PROVIDED ENTRIES ▸
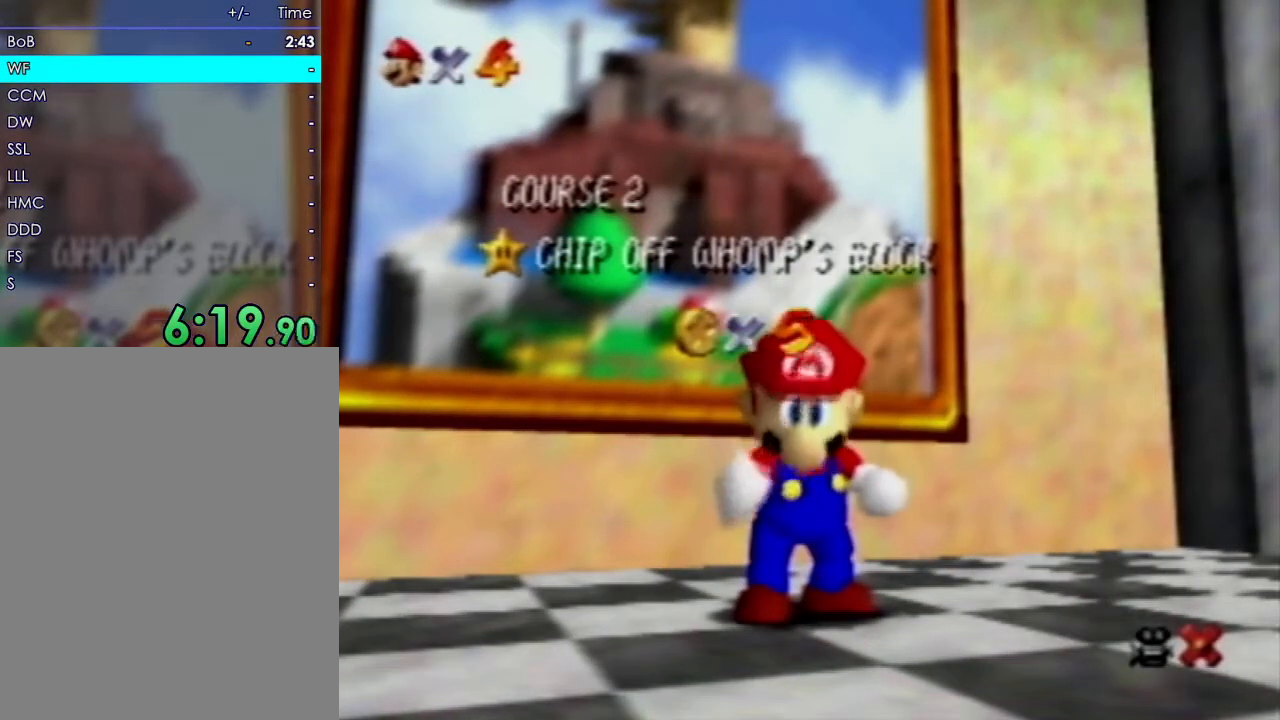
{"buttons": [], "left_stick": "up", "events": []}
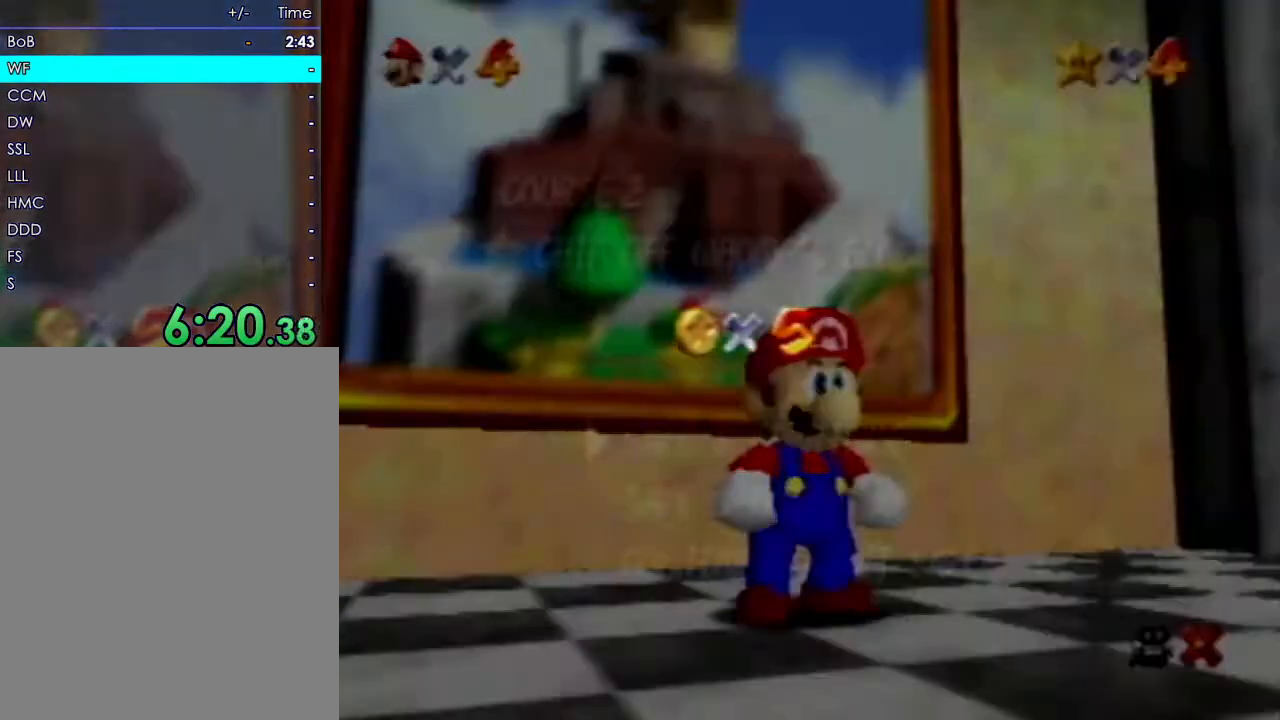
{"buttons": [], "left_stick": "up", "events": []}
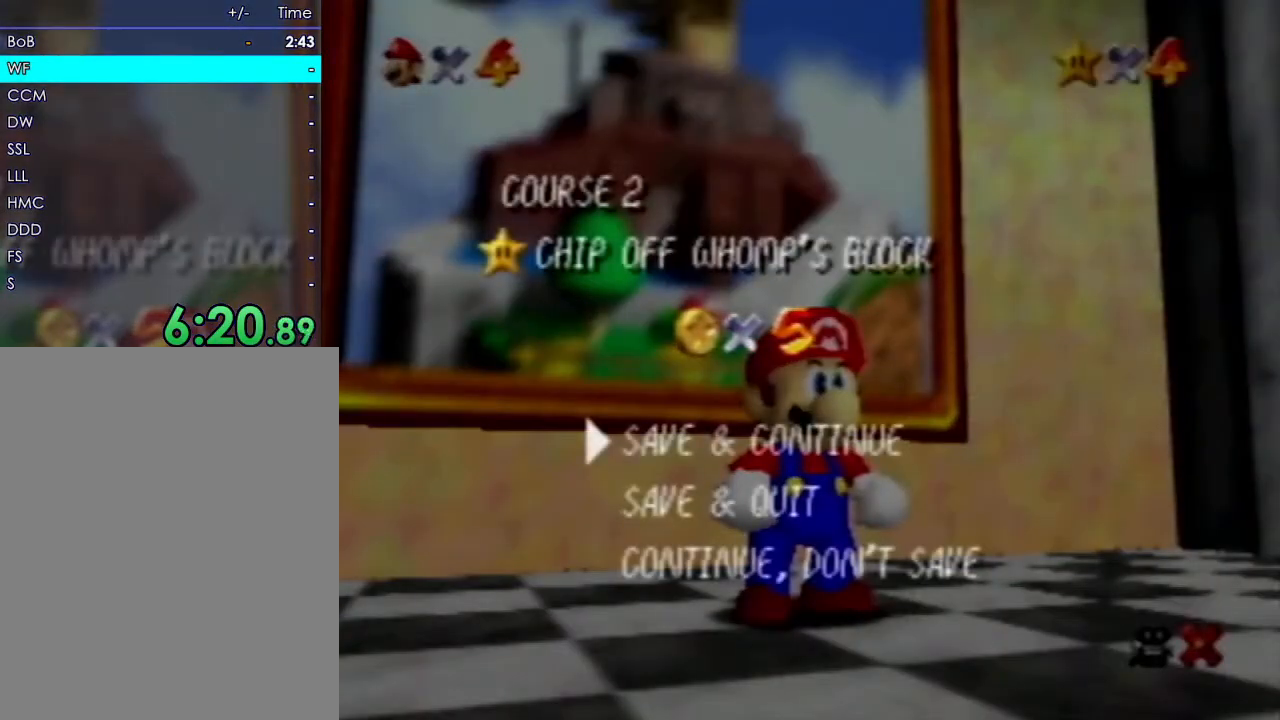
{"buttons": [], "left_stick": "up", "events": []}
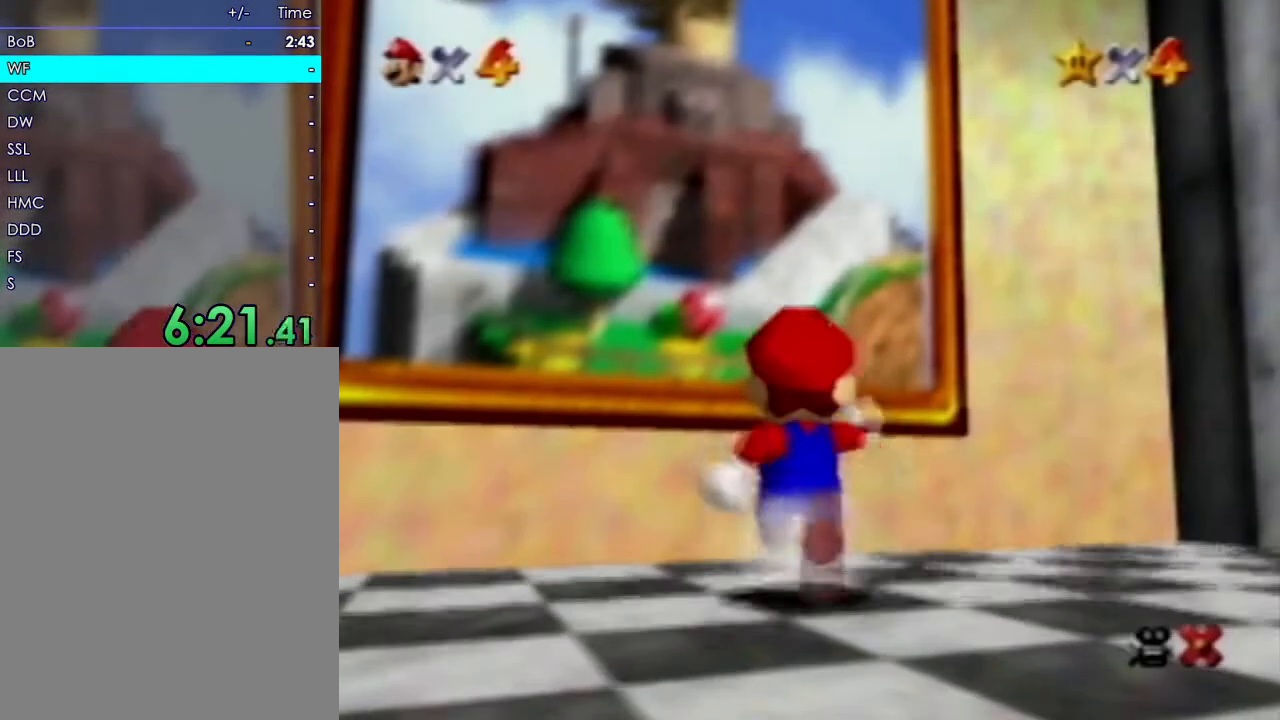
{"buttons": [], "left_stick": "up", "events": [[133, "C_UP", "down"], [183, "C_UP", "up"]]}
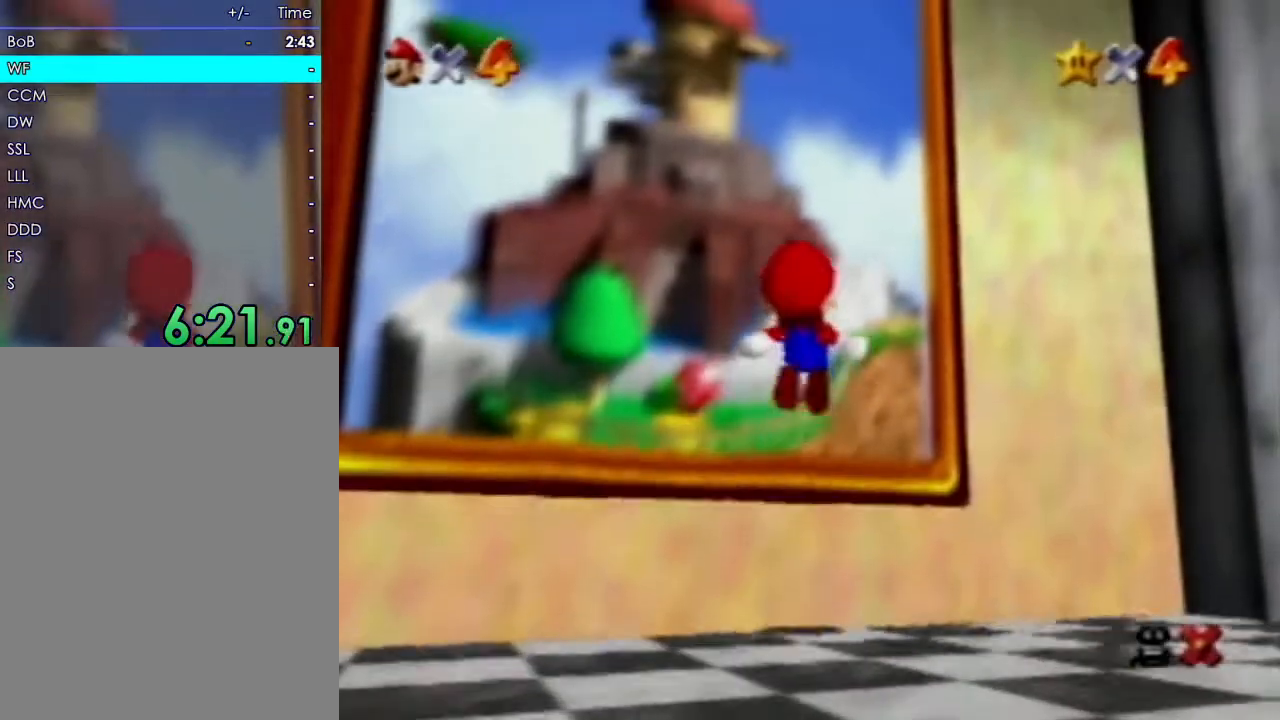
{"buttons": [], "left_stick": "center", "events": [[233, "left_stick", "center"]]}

EXERCISE INSTRUCTIONS ▸
Retype everything in the entries exactly except the pictures.

THE ANSWER ▸
{"buttons": [], "left_stick": "up", "events": []}
{"buttons": [], "left_stick": "up", "events": []}
{"buttons": [], "left_stick": "up", "events": []}
{"buttons": [], "left_stick": "up", "events": [[133, "C_UP", "down"], [183, "C_UP", "up"]]}
{"buttons": [], "left_stick": "center", "events": [[233, "left_stick", "center"]]}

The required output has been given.